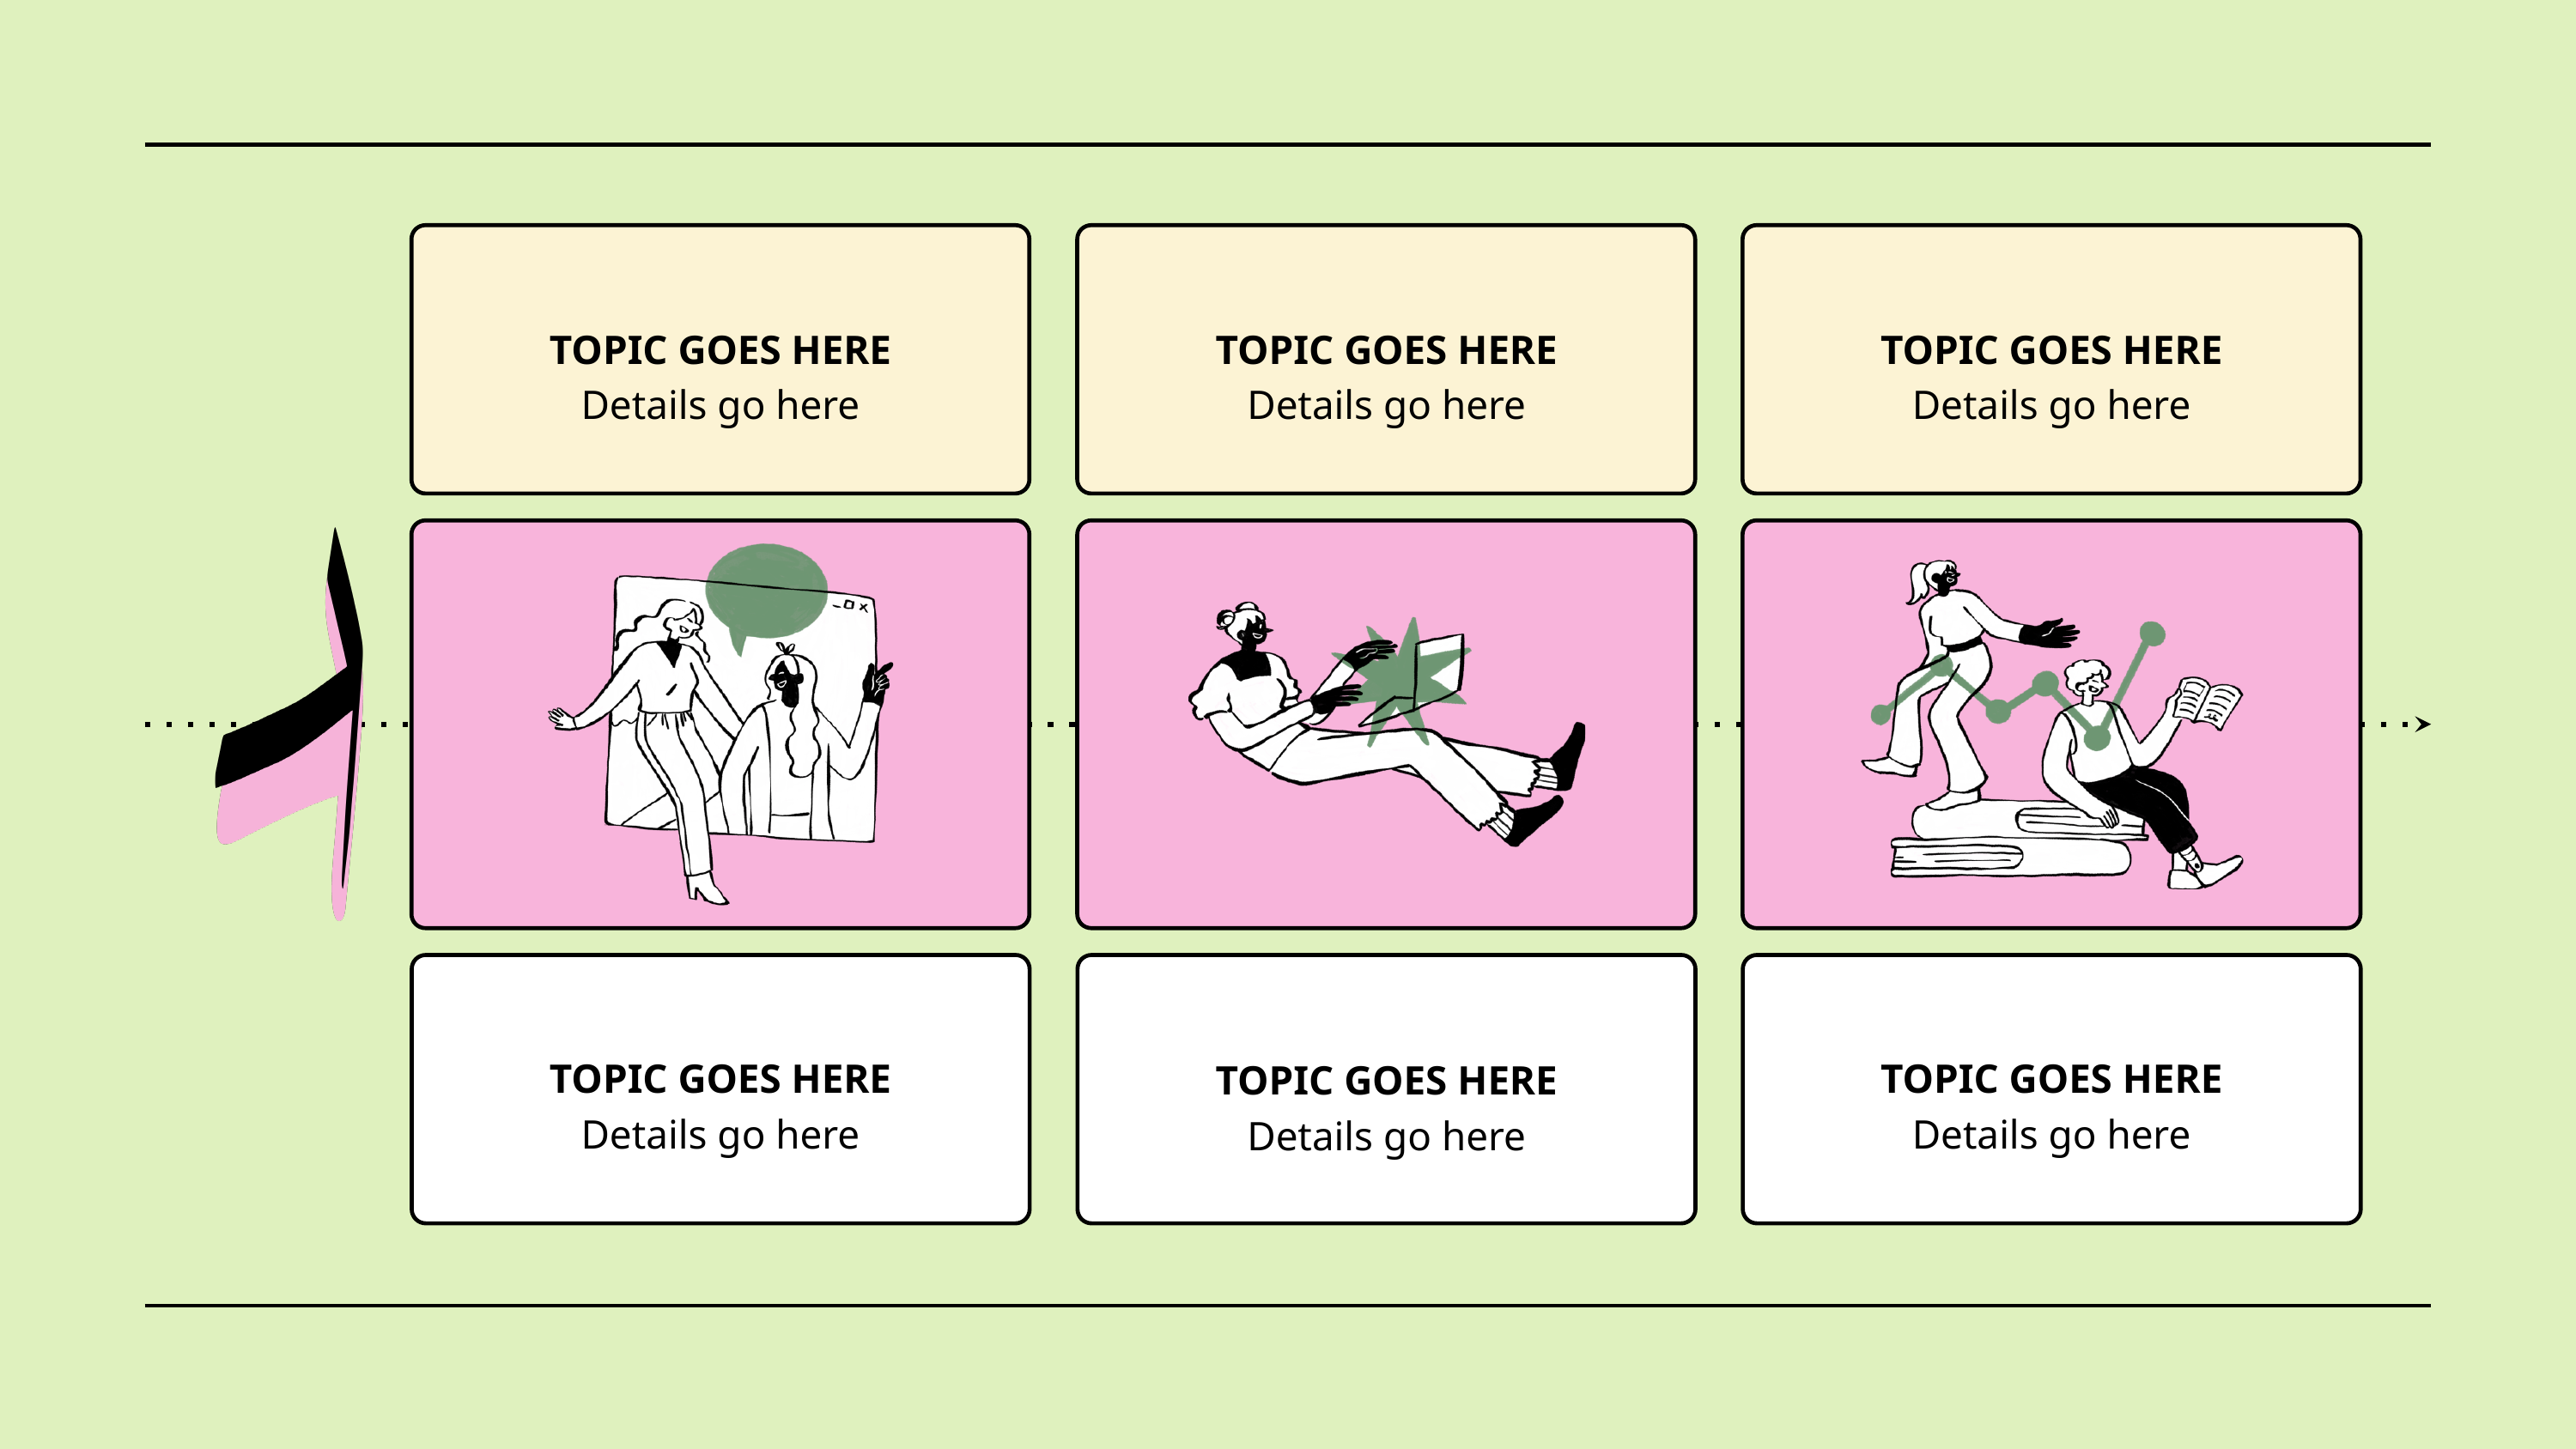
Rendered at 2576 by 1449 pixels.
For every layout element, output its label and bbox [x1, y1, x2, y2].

text_box [215, 527, 363, 724]
text_box [1077, 500, 1696, 929]
text_box [1077, 936, 1696, 1224]
text_box [1742, 204, 2361, 494]
text_box [1742, 500, 2361, 929]
text_box [1742, 936, 2361, 1224]
text_box [410, 204, 1030, 494]
text_box [410, 500, 1030, 929]
text_box [215, 734, 363, 921]
text_box [1077, 204, 1696, 494]
text_box [411, 936, 1030, 1224]
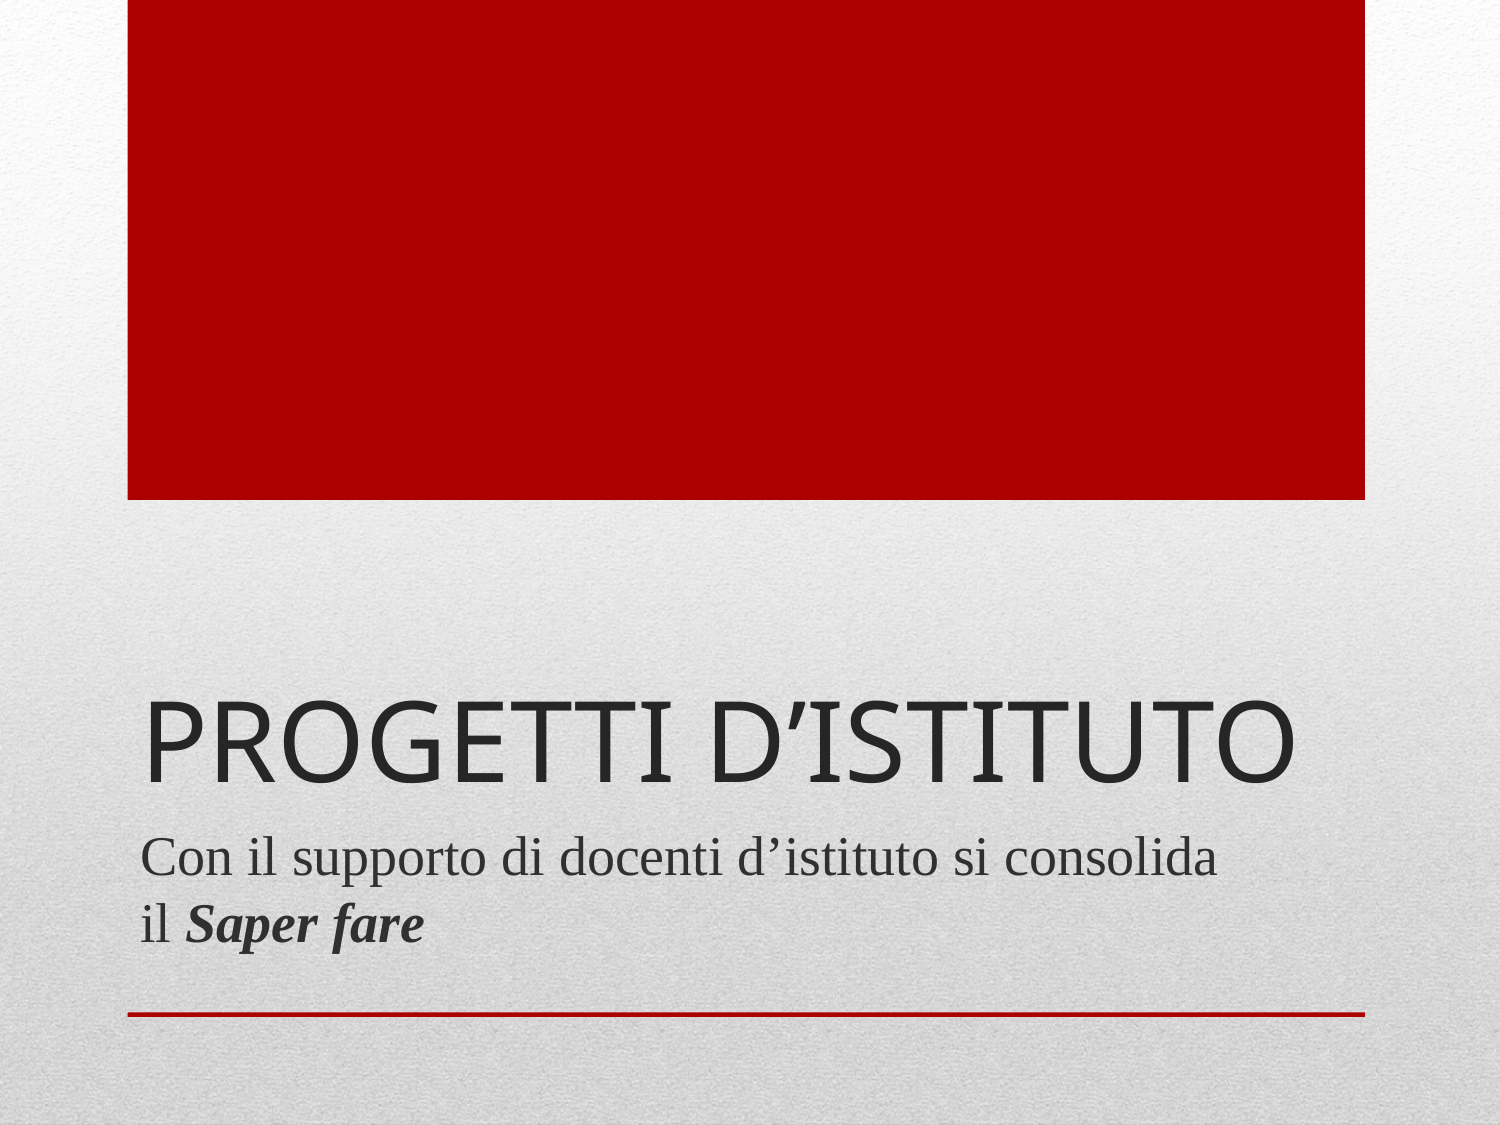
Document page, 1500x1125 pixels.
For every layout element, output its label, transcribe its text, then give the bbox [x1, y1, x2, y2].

┄┄┄┄┄┄┄┄┄┄

What is needed:
Retype the lines from the one containing "Document page, 1500x1125 pixels." through the last line of the records. Leave out everything else.

Exercise solution:
Document page, 1500x1125 pixels.
For every layout element, output its label, transcribe its text, then give the bbox [x1, y1, x2, y2].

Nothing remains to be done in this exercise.